Своеобразие ришировского подхода, превращающего феноменологическую редукцию в затрудняющий и, тем самым, выявляющий мышление прием, становится особенно заметным, если сравнить этот подход с подходом раннего Деррида, чье влияние Ришир в семидесятые и восьмидесятые годы стремится преодолеть. Например, в знаменитом «Введении» к гуссерлевскому «Началу геометрии» Деррида обращает внимание на метафору галлюцинации, используемую Гуссерлем для описания опыта геометра, и смело распространяет на галлюцинаторный опыт то, что Гуссерль сказал о ясности эйдетического воображения – а именно, что фикция есть «жизненный элемент феноменологии» [168] . Однако подобный примат фикции легитимен, лишь покуда мы остаемся в мире «статичных», готовых смыслов, в мире, где нет истории.

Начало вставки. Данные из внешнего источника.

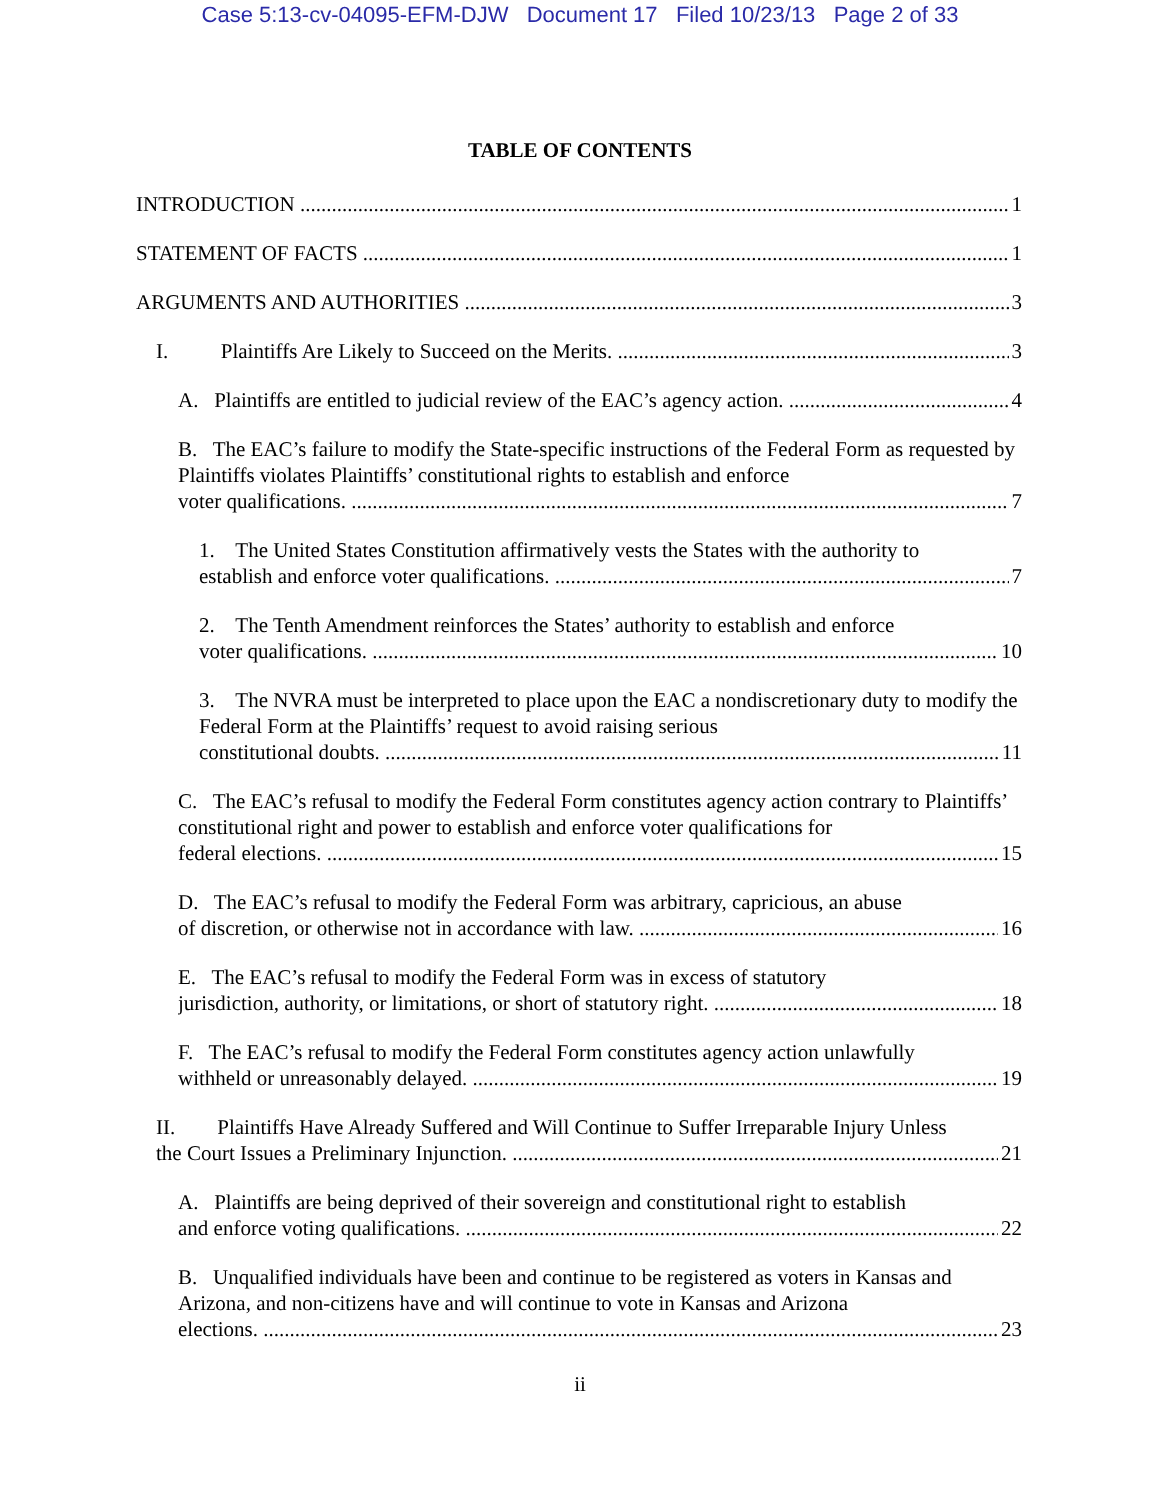Case 5:13-cv-04095-EFM-DJW Document 17 Filed 10/23/13 Page 2 of 33
TABLE OF CONTENTS
INTRODUCTION 1
STATEMENT OF FACTS 1
ARGUMENTS AND AUTHORITIES 3
I. Plaintiffs Are Likely to Succeed on the Merits. 3
A. Plaintiffs are entitled to judicial review of the EAC’s agency action. 4
B. The EAC’s failure to modify the State-specific instructions of the Federal Form as requested by Plaintiffs violates Plaintiffs’ constitutional rights to establish and enforce
voter qualifications. 7
1. The United States Constitution affirmatively vests the States with the authority to
establish and enforce voter qualifications. 7
2. The Tenth Amendment reinforces the States’ authority to establish and enforce
voter qualifications. 10
3. The NVRA must be interpreted to place upon the EAC a nondiscretionary duty to modify the Federal Form at the Plaintiffs’ request to avoid raising serious
constitutional doubts. 11
C. The EAC’s refusal to modify the Federal Form constitutes agency action contrary to Plaintiffs’ constitutional right and power to establish and enforce voter qualifications for
federal elections. 15
D. The EAC’s refusal to modify the Federal Form was arbitrary, capricious, an abuse
of discretion, or otherwise not in accordance with law. 16
E. The EAC’s refusal to modify the Federal Form was in excess of statutory
jurisdiction, authority, or limitations, or short of statutory right. 18
F. The EAC’s refusal to modify the Federal Form constitutes agency action unlawfully
withheld or unreasonably delayed. 19
II. Plaintiffs Have Already Suffered and Will Continue to Suffer Irreparable Injury Unless
the Court Issues a Preliminary Injunction. 21
A. Plaintiffs are being deprived of their sovereign and constitutional right to establish
and enforce voting qualifications. 22
B. Unqualified individuals have been and continue to be registered as voters in Kansas and Arizona, and non-citizens have and will continue to vote in Kansas and Arizona
elections. 23
ii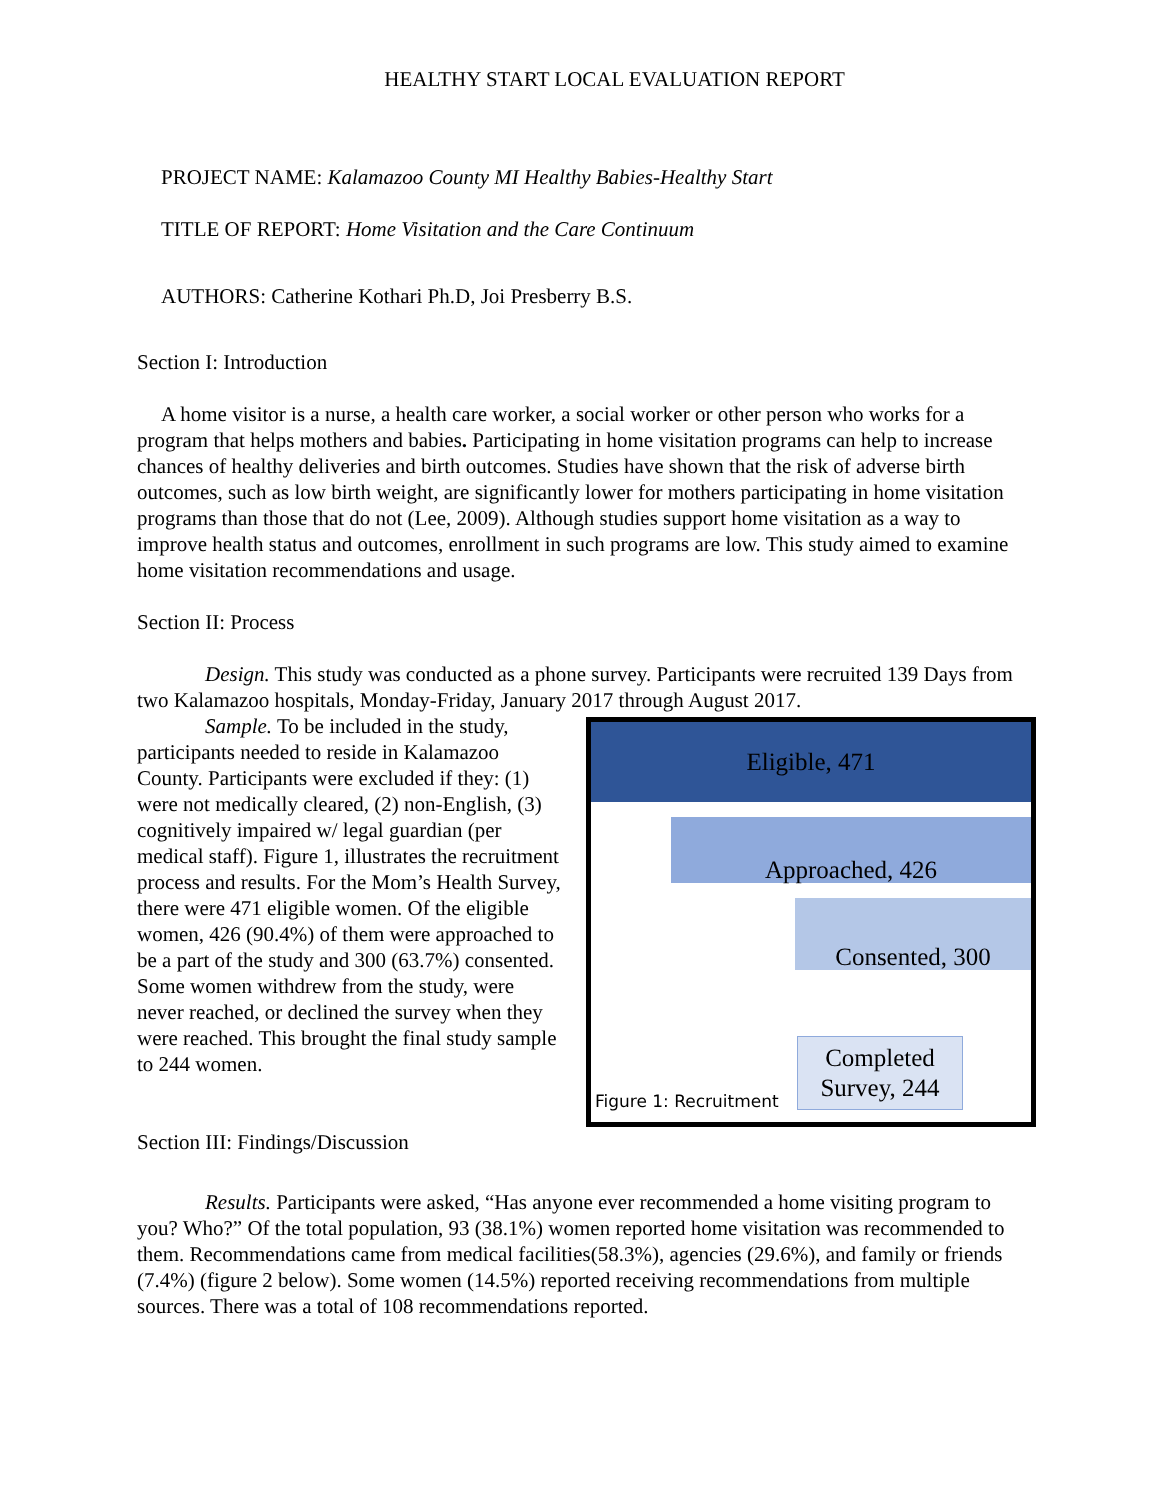HEALTHY START LOCAL EVALUATION REPORT
PROJECT NAME: Kalamazoo County MI Healthy Babies-Healthy Start
TITLE OF REPORT: Home Visitation and the Care Continuum
AUTHORS: Catherine Kothari Ph.D, Joi Presberry B.S.
Section I: Introduction
A home visitor is a nurse, a health care worker, a social worker or other person who works for a program that helps mothers and babies. Participating in home visitation programs can help to increase chances of healthy deliveries and birth outcomes. Studies have shown that the risk of adverse birth outcomes, such as low birth weight, are significantly lower for mothers participating in home visitation programs than those that do not (Lee, 2009). Although studies support home visitation as a way to improve health status and outcomes, enrollment in such programs are low. This study aimed to examine home visitation recommendations and usage.
Section II: Process
Design. This study was conducted as a phone survey. Participants were recruited 139 Days from two Kalamazoo hospitals, Monday-Friday, January 2017 through August 2017.
Eligible, 471
Approached, 426
Consented, 300
Completed
Survey, 244
Figure 1: Recruitment
Sample. To be included in the study, participants needed to reside in Kalamazoo County. Participants were excluded if they: (1) were not medically cleared, (2) non-English, (3) cognitively impaired w/ legal guardian (per medical staff). Figure 1, illustrates the recruitment process and results. For the Mom’s Health Survey, there were 471 eligible women. Of the eligible women, 426 (90.4%) of them were approached to be a part of the study and 300 (63.7%) consented. Some women withdrew from the study, were never reached, or declined the survey when they were reached. This brought the final study sample to 244 women.
Section III: Findings/Discussion
Results. Participants were asked, “Has anyone ever recommended a home visiting program to you? Who?” Of the total population, 93 (38.1%) women reported home visitation was recommended to them. Recommendations came from medical facilities(58.3%), agencies (29.6%), and family or friends (7.4%) (figure 2 below). Some women (14.5%) reported receiving recommendations from multiple sources. There was a total of 108 recommendations reported.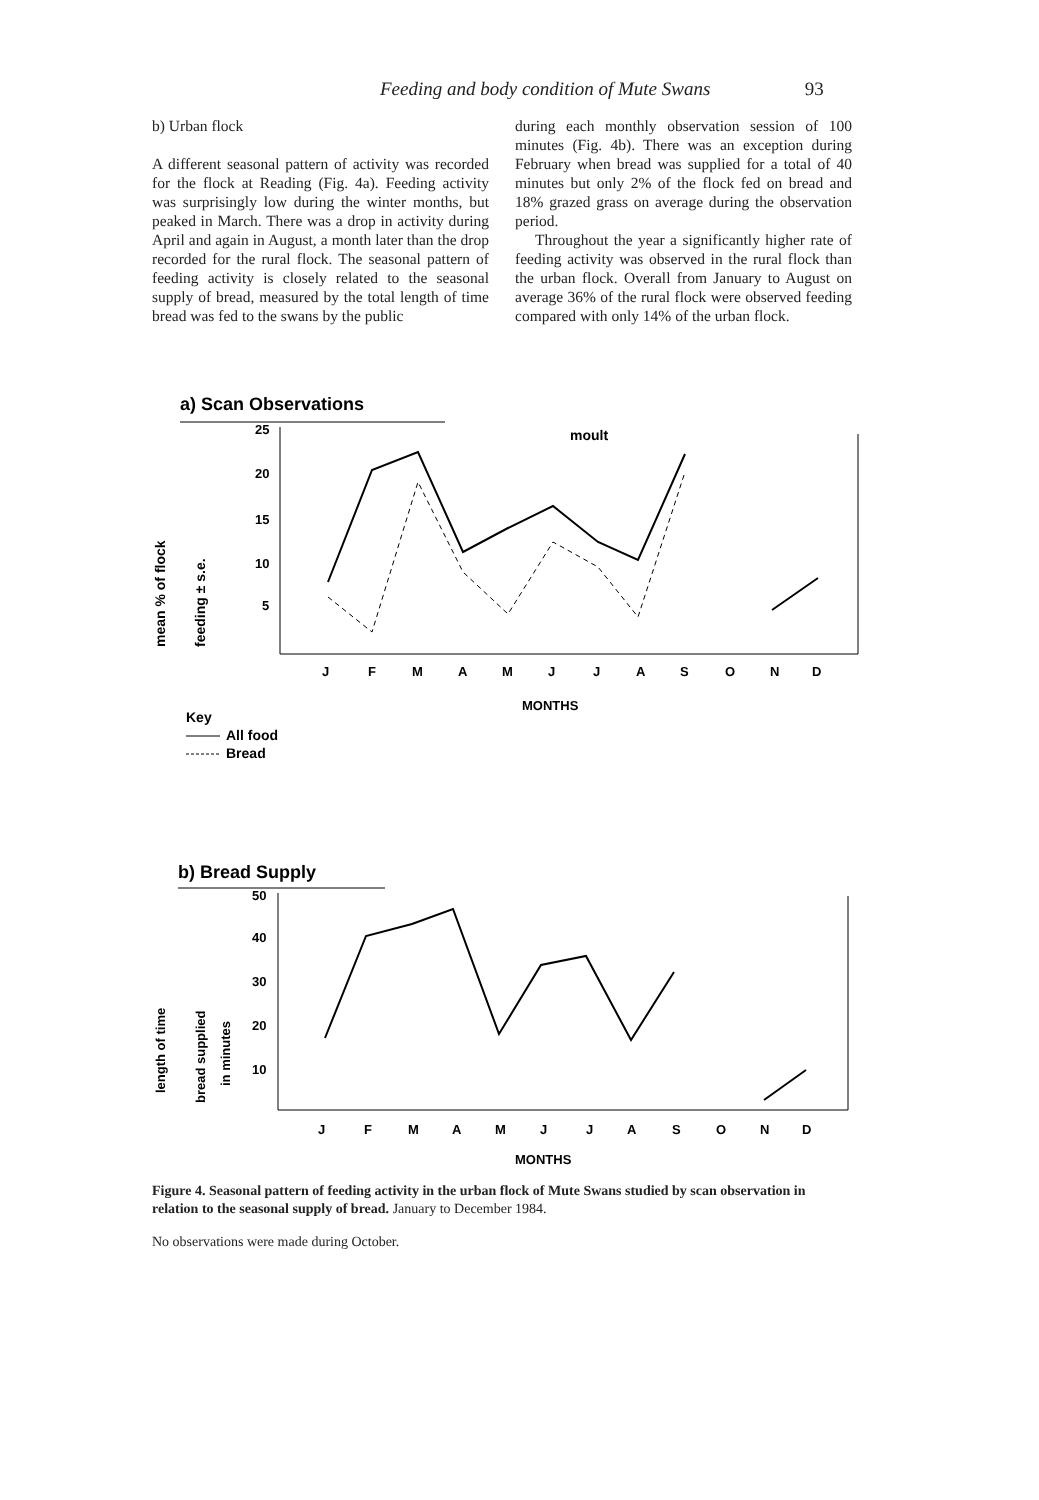Feeding and body condition of Mute Swans 93
b) Urban flock
A different seasonal pattern of activity was recorded for the flock at Reading (Fig. 4a). Feeding activity was surprisingly low during the winter months, but peaked in March. There was a drop in activity during April and again in August, a month later than the drop recorded for the rural flock. The seasonal pattern of feeding activity is closely related to the seasonal supply of bread, measured by the total length of time bread was fed to the swans by the public
during each monthly observation session of 100 minutes (Fig. 4b). There was an exception during February when bread was supplied for a total of 40 minutes but only 2% of the flock fed on bread and 18% grazed grass on average during the observation period.
Throughout the year a significantly higher rate of feeding activity was observed in the rural flock than the urban flock. Overall from January to August on average 36% of the rural flock were observed feeding compared with only 14% of the urban flock.
a) Scan Observations
mean % of flock
feeding ± s.e.
25
20
15
10
5
moult
J
F
M
A
M
J
J
A
S
O
N
D
MONTHS
Key
All food
Bread
b) Bread Supply
length of time
bread supplied
in minutes
50
40
30
20
10
J
F
M
A
M
J
J
A
S
O
N
D
MONTHS
Figure 4. Seasonal pattern of feeding activity in the urban flock of Mute Swans studied by scan observation in relation to the seasonal supply of bread. January to December 1984.
No observations were made during October.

Творческий опыт рождения смысла, в котором можно «описать вещь как в первый раз увиденную» (Шкловский), связан для Деррида с реальным миром, в котором нет ничего воспроизводимого: смысл – это событие, и главными его чертами являются неповторимость и непредвиденность. Казалось бы, Ришир делает почти то же самое, лишь слегка переставляя те же самые «кубики», из которых составлен дискурс Деррида (воображение-галлюцинация-фикция, противопоставление статичного смысла нарождающемуся смыслу), однако результат получается совершенно иной. Если поле феноменологической работы, возникающей

в результате приема редукции, есть своего рода эстетическая условность, своего рода сцена философского театра или пространство философского романа, то иллюзия и впрямь оказывается стихией феноменологии – но в совершенно ином, чем у Деррида, смысле. Иллюзорно (а точнее, колеблется, «мерцает» [169] на границе иллюзии и не-иллюзии) почти все – переживание, феномен, но, что наиболее существенно, иллюзорным является само ощущение мысли, ощущение нашего собственного процесса мышления, а значит, самоощущение Я. «Что отличает мысль от иллюзии мысли?», с силою спрашивает Ришир [170] . Этот вопрос служит мотивировкой для введения гиперболизированной редукции; он напоминает нам гуссерлевский вопрос о том, что отличает чистое «видение» (Schauen), дающее созерцание, от рассудочного «подразумевания», от «мнимого имения-со-данным (das Mitgegebenhaben)» [171] , но в то же время отличается от него: Ришир не ищет ни абсолютной достоверности, ни абсолютной самоданности переживания; он ищет сам момент начала движения, «ненулевую производную» мысли. Ришировский вопрос – это смещённый гуссерлевский вопрос, сказал бы Тынянов [172] : конструкция сохраняется, но работа идет с другими формами опыта. Гиперболизированная редукция – это тоже редукция, потому что сохраняется основная функция всех редукций: исполняется определенное , нечто берется в скобки. Однако Ришир раскачивает то, что было для Гуссерля твердой почвой, опорой: принадлежность субъекту его собственных переживаний.

168

Derrida J. Introduction // Husserl Е. L’Origine de la geomdtrie. PUF. 1962. P. 29 / Деррида Ж. Начало геометрии. С. 39.

169

«Феномены мерцают как звезды» (Richir М. Qu’est-ce qu’un phenomene? Les etudes philosophiques. 1998. № 138 (4). P. 439).

170

Richir M. Meditations phenomenologiques. P. 81.

171

HUA II S. 62 / Идея феноменологии. С. 140.

172

Описывая трансформацию жанра поэмы, Тынянов пишет: «Не планомерная эволюция, а скачок, не развитие, а смещение. Жанр неузнаваем, и все же в нем сохранилось нечто достаточное для того, чтобы и эта «не-поэма» была поэмой. И это достаточное – не в «основных», не в «крупных» отличительных чертах жанра, а во второстепенных, в тех, которые как бы сами собою подразумеваются и как будто жанра вовсе не характеризуют» (Тынянов Ю.Н. Литературный факт // Формальный метод. Антология русского модернизма. Москва: Кабинентный ученый, 2016. Т. 1. С. 664, курсив автора).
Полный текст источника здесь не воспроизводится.